The article said that while racial preferences in affirmative-action decisions get considerable public attention, admissions preferences such as those for "development admits," remain out of the spotlight. It argued that development admits constitute an "affirmative action" program for wealthy, predominantly white children.
Several Duke officials who spoke with Golden agreed that public discussion is needed on the entire range of admissions issues but also said considering more than academic qualifications in making admissions decisions has promoted worthwhile goals and served Duke well.

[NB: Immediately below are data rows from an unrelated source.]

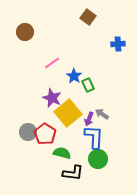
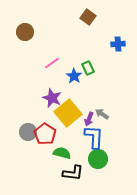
green rectangle: moved 17 px up
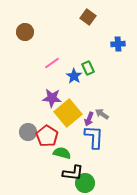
purple star: rotated 18 degrees counterclockwise
red pentagon: moved 2 px right, 2 px down
green circle: moved 13 px left, 24 px down
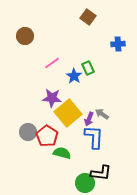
brown circle: moved 4 px down
black L-shape: moved 28 px right
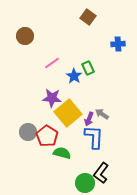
black L-shape: rotated 120 degrees clockwise
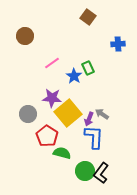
gray circle: moved 18 px up
green circle: moved 12 px up
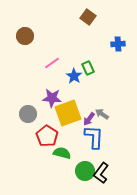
yellow square: rotated 20 degrees clockwise
purple arrow: rotated 16 degrees clockwise
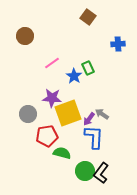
red pentagon: rotated 30 degrees clockwise
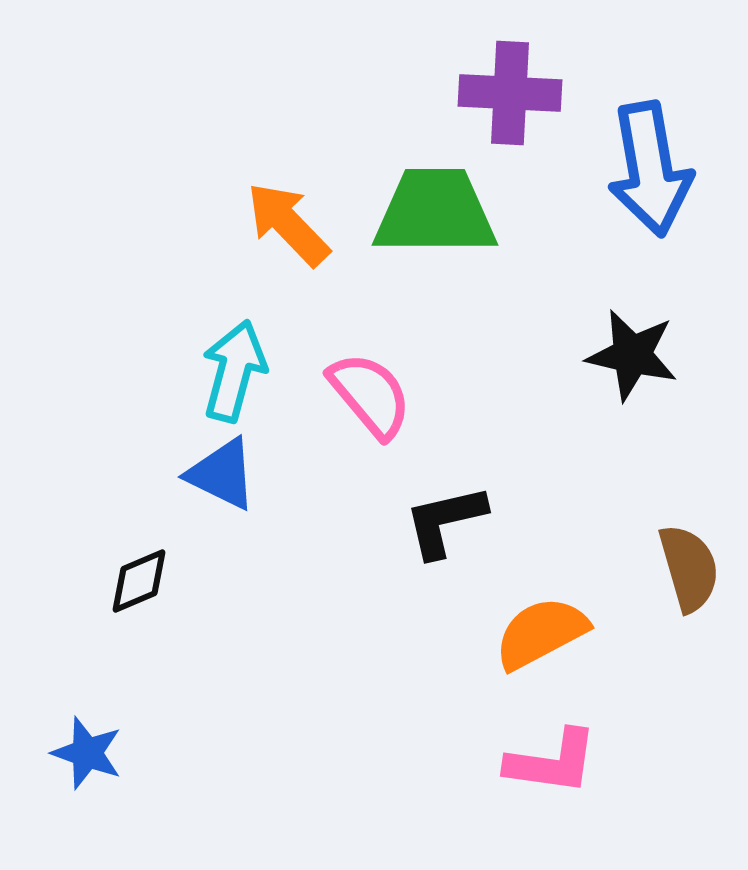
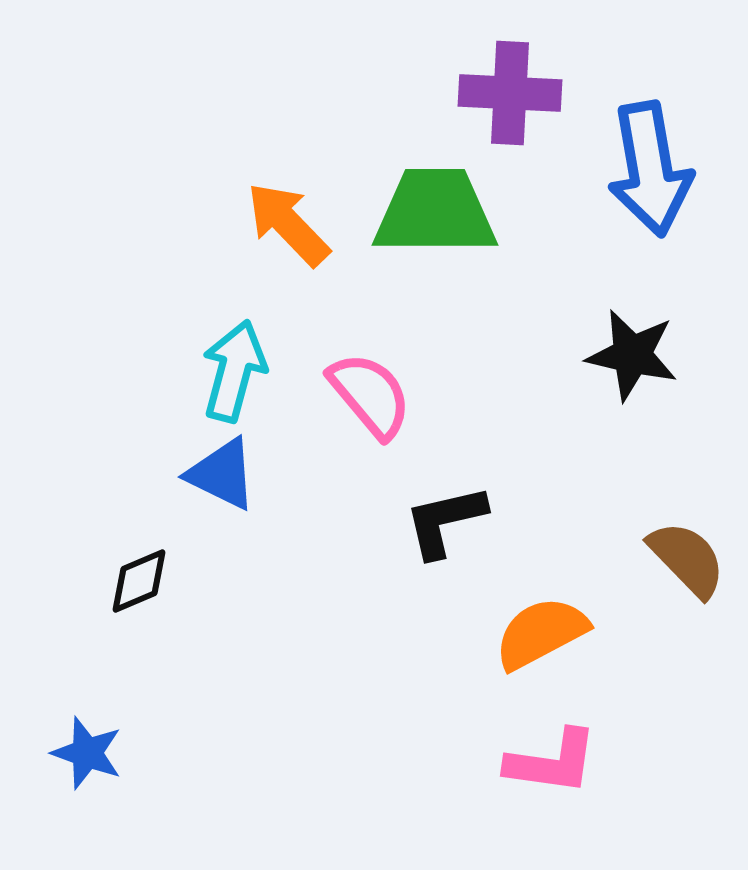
brown semicircle: moved 2 px left, 9 px up; rotated 28 degrees counterclockwise
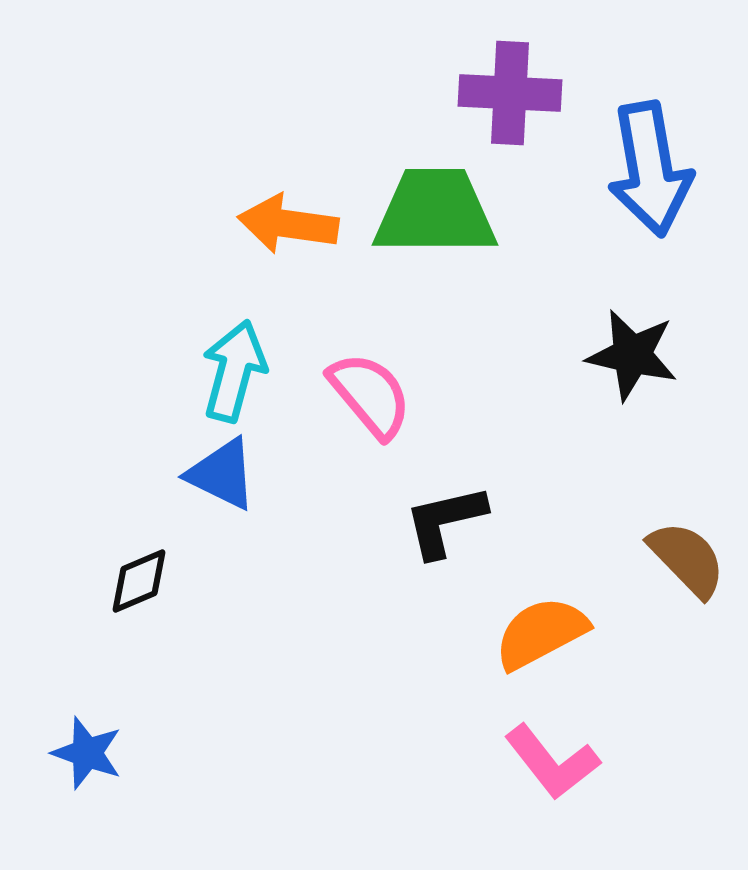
orange arrow: rotated 38 degrees counterclockwise
pink L-shape: rotated 44 degrees clockwise
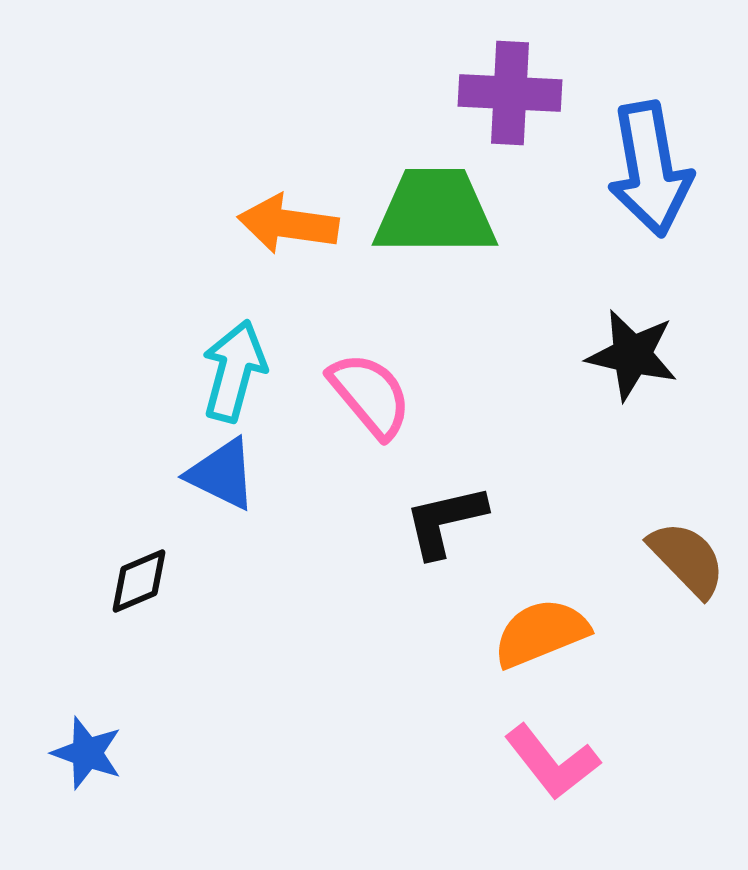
orange semicircle: rotated 6 degrees clockwise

"Every year, highly selective institutions like Duke admit many students who are less 'academically qualified' than some of those we do not admit," Duke President Nannerl O. Keohane wrote in a Feb. 13 message to Golden, now posted on the Duke News Web site. "Hundreds of high school valedictorians and students with perfect SAT scores have to be disappointed, in order for us to take other factors besides academic talent in the narrow sense into account.
"This may seem unfair to those who are turned down, but unfortunately, a place like Duke has room only to accept a small fraction of the wonderfully talented students who would like to be here. We review every application carefully and consider many factors in molding a class, and we cannot admit everyone whom we would like to have at Duke. This is the way I respond to talented students who are turned down every year."
Keohane said she agrees that it seems odd that race is singled out for public discussion out of all the factors that go into admissions decisions. She said the discussion should be more broadly based.
"I do feel that the use of preferences for children of alumni, development prospects and other factors that are likely for reasons of history to be disproportionately favorable to white students should be considered within the larger context that affirmative action is designed to address. The two are definitely related, and it seems odd to me to allow one sort of preference, but not the other."
In a related statement, Christoph Guttentag, director of undergraduate admissions, stated that, contrary to what the article stated, the number of development admits at Duke has actually decreased since the early 1990s. "Then, as now, a variety of factors were considered in the individual evaluation of each applicant; our practice has always been to admit only those students we believe can fully succeed at Duke," he said.